◆ Exercise requirements
In the entries, find all lines that hold the word "KiCad" and copy them.

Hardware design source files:
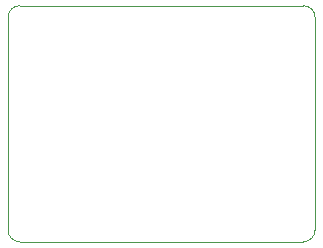
<source format=gbr>
G04 #@! TF.GenerationSoftware,KiCad,Pcbnew,8.0.8*
G04 #@! TF.CreationDate,2026-01-04T09:20:55-05:00*
G04 #@! TF.ProjectId,project-hw-60v-dcdc,70726f6a-6563-4742-9d68-772d3630762d,rev?*
G04 #@! TF.SameCoordinates,Original*
G04 #@! TF.FileFunction,Profile,NP*
%FSLAX46Y46*%
G04 Gerber Fmt 4.6, Leading zero omitted, Abs format (unit mm)*
G04 Created by KiCad (PCBNEW 8.0.8) date 2026-01-04 09:20:55*
%MOMM*%
%LPD*%
G01*
G04 APERTURE LIST*
G04 #@! TA.AperFunction,Profile*
%ADD10C,0.050000*%
G04 #@! TD*
G04 APERTURE END LIST*
D10*
X60000000Y-23000000D02*
X60000000Y-41000000D01*
X60000000Y-41000000D02*
G75*
G02*
X59000000Y-42000000I-1000000J0D01*
G01*
X59000000Y-22000000D02*
G75*
G02*
X60000000Y-23000000I0J-1000000D01*
G01*
X35000000Y-22000000D02*
X59000000Y-22000000D01*
X34000000Y-23000000D02*
G75*
G02*
X35000000Y-22000000I1000000J0D01*
G01*
X34000000Y-41000000D02*
X34000000Y-23000000D01*
X35000000Y-42000000D02*
G75*
G02*
X34000000Y-41000000I0J1000000D01*
G01*
X59000000Y-42000000D02*
X35000000Y-42000000D01*
M02*

</source>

◆ Solution to this problem
G04 #@! TF.GenerationSoftware,KiCad,Pcbnew,8.0.8*
G04 Created by KiCad (PCBNEW 8.0.8) date 2026-01-04 09:20:55*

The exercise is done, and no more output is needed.